22 L’appréciation de la similitude entre deux marques ne peut se limiter à prendre en considération uniquement un composant d’une marque complexe et à le comparer avec une autre marque. Il y a lieu, au contraire, d’opérer la comparaison en examinant les marques en cause, considérées chacune dans son ensemble, ce qui n’exclut pas que l’impression d’ensemble produite dans la mémoire du public pertinent par une marque complexe puisse, dans certaines circonstances, être dominée par un ou plusieurs de ses composants (voir arrêt du 12 juin 2007, OHMI/Shaker, C‑334/05 P, EU:C:2007:333, point 41 et jurisprudence citée). Ce n’est que si tous les autres composants de la marque sont négligeables que l’appréciation de la similitude pourra se faire sur la seule base de l’élément dominant (arrêts du 12 juin 2007, OHMI/Shaker, C‑334/05 P, EU:C:2007:333, point 42, et du 20 septembre 2007, Nestlé/OHMI, C‑193/06 P, non publié, EU:C:2007:539, point 42). Tel pourrait notamment être le cas lorsque ce composant est susceptible de dominer à lui seul l’image de cette marque que le public pertinent garde en mémoire, de telle sorte que tous les autres composants de la marque sont négligeables dans l’impression d’ensemble produite par celle-ci (arrêt du 20 septembre 2007, Nestlé/OHMI, C‑193/06 P, non publié, EU:C:2007:539, point 43).
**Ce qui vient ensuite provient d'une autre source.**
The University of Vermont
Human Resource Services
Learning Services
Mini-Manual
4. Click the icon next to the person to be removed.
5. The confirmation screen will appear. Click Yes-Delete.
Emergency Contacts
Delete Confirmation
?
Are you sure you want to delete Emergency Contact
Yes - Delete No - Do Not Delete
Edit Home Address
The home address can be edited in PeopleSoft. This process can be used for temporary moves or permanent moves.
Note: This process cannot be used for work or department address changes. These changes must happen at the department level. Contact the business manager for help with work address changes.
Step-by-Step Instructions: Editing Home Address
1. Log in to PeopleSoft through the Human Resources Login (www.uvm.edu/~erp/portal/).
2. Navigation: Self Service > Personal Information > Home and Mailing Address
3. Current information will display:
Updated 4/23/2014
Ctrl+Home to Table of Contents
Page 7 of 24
Sur les éléments distinctifs de la marque demandée

23 La requérante fait grief, en substance, à la chambre de recours de n’avoir pas tenu compte de la circonstance que l’élément « nara », qui est placé au début de la marque demandée, est distinctif et que le terme « maxx », qui est placé en deuxième position et comporte une connotation élogieuse, présente un caractère distinctif très faible du point de vue du consommateur bulgare. Elle reproche à la chambre de recours d’avoir considéré, au point 14 de la décision attaquée, qu’il était peu probable que les consommateurs bulgares associent le terme « maxx » à la notion de maximum.
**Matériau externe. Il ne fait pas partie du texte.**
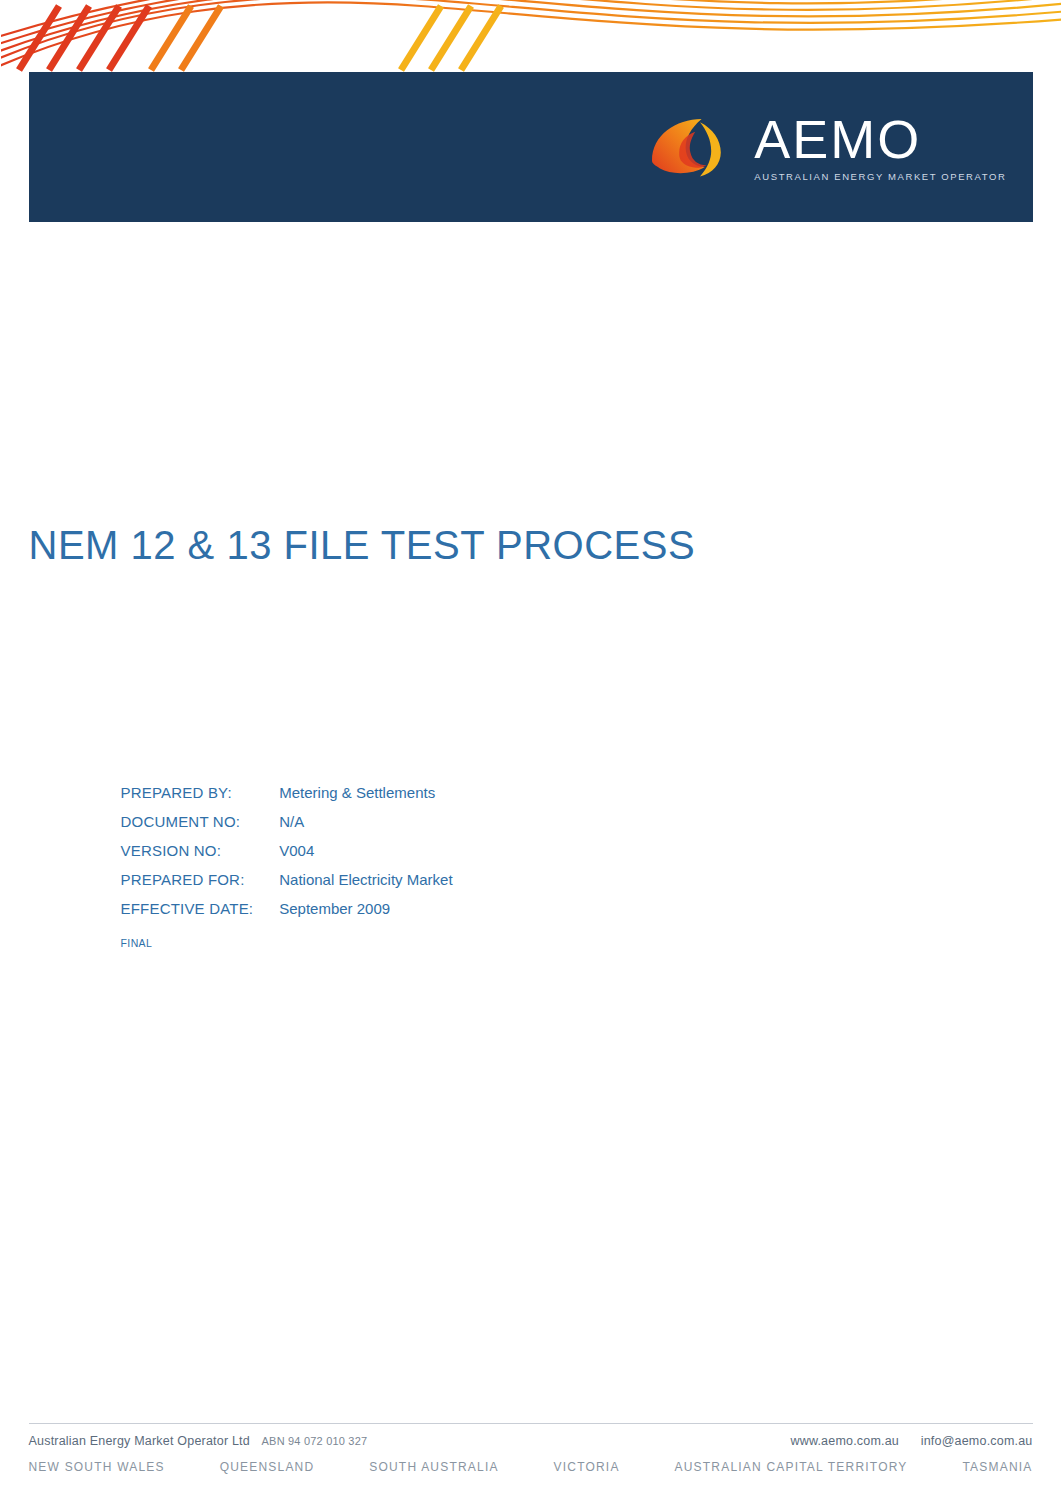AEMO AUSTRALIAN ENERGY MARKET OPERATOR
NEM 12 & 13 FILE TEST PROCESS
| PREPARED BY: | Metering & Settlements |
| DOCUMENT NO: | N/A |
| VERSION NO: | V004 |
| PREPARED FOR: | National Electricity Market |
| EFFECTIVE DATE: | September 2009 |
FINAL
Australian Energy Market Operator Ltd ABN 94 072 010 327
www.aemo.com.au info@aemo.com.au
New South Wales Queensland South Australia Victoria Australian Capital Territory Tasmania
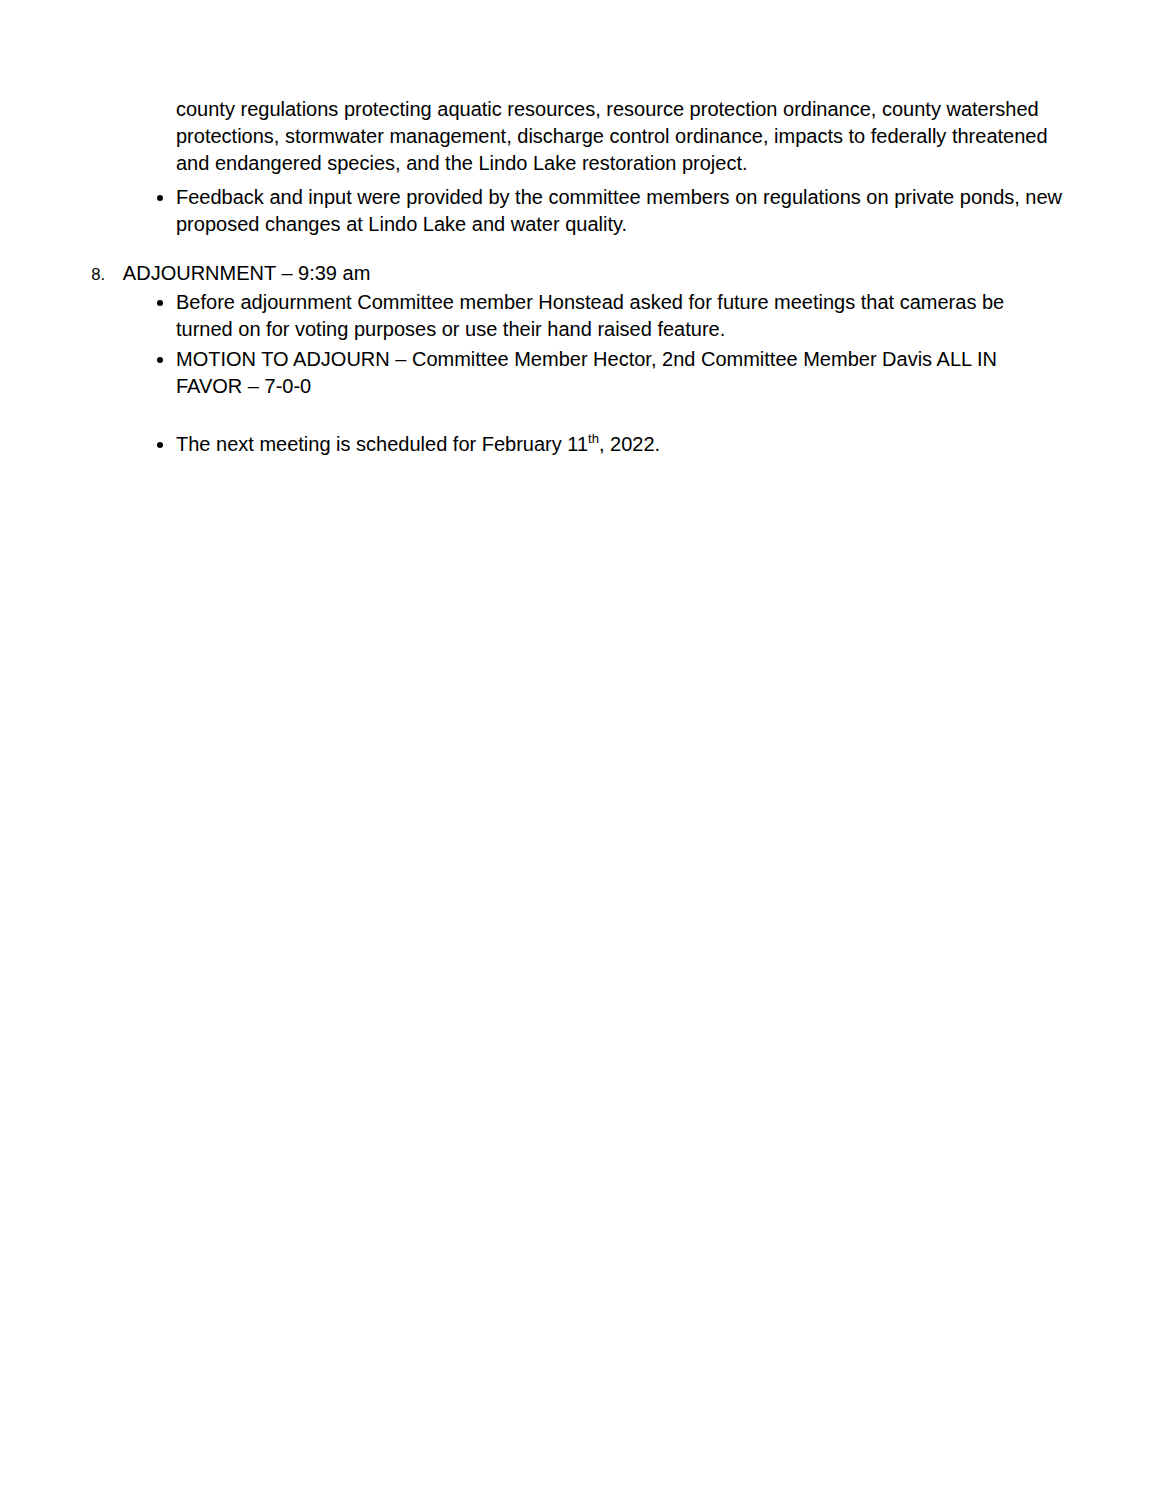county regulations protecting aquatic resources, resource protection ordinance, county watershed protections, stormwater management, discharge control ordinance, impacts to federally threatened and endangered species, and the Lindo Lake restoration project.
Feedback and input were provided by the committee members on regulations on private ponds, new proposed changes at Lindo Lake and water quality.
8. ADJOURNMENT – 9:39 am
Before adjournment Committee member Honstead asked for future meetings that cameras be turned on for voting purposes or use their hand raised feature.
MOTION TO ADJOURN – Committee Member Hector, 2nd Committee Member Davis ALL IN FAVOR – 7-0-0
The next meeting is scheduled for February 11th, 2022.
24 Il y a lieu de rappeler que le caractère distinctif d’un élément composant une marque dépend de l’aptitude plus ou moins grande de cet élément à contribuer à identifier les produits ou les services pour lesquels la marque a été enregistrée comme provenant d’une entreprise déterminée et donc à distinguer ces produits ou ces services de ceux d’autres entreprises. Lors de cette appréciation, il convient de prendre en considération notamment les qualités intrinsèques de l’élément en cause au regard de la question de savoir si celui-ci est ou non dénué de tout caractère descriptif des produits ou des services pour lesquels la marque a été enregistrée [voir arrêt du 22 septembre 2016, Sun Cali/EUIPO – Abercrombie & Fitch Europe (SUN CALI), T‑512/15, EU:T:2016:527, point 59 et jurisprudence citée].

25 Au soutien de son argument, la requérante, invoque, premièrement, l’arrêt du 15 octobre 2008, Air Products and Chemicals/OHMI – Messer Group (Ferromix, Inomix et Alumix) (T‑305/06 à T‑307/06, non publié, EU:T:2008:444, point 49). Toutefois, ainsi que la chambre de recours l’a relevé, il n’avait pas été statué dans cet arrêt sur la perception du terme « maximum » par le public pertinent bulgare dès lors que cet arrêt était antérieur à la date d’adhésion de la Bulgarie à l’Union européenne. Partant, il est dénué de pertinence.

26 À cet égard, la prétendue similitude de la situation de la requérante avec celle d’autres États ayant adhéré à l’Union européenne, tels que Chypre, la Hongrie et la Pologne, est également dépourvue de pertinence au regard de la perception et de la compréhension par le public pertinent bulgare du terme « maxx ».

27 La requérante invoque, deuxièmement, une décision rendue le 23 janvier 2015, par l’Office des brevets bulgare dans laquelle ce dernier aurait considéré que le consommateur bulgare percevait le terme « maxx » comme une abréviation du terme « maximum » et que ce terme disposait donc d’un caractère distinctif très faible.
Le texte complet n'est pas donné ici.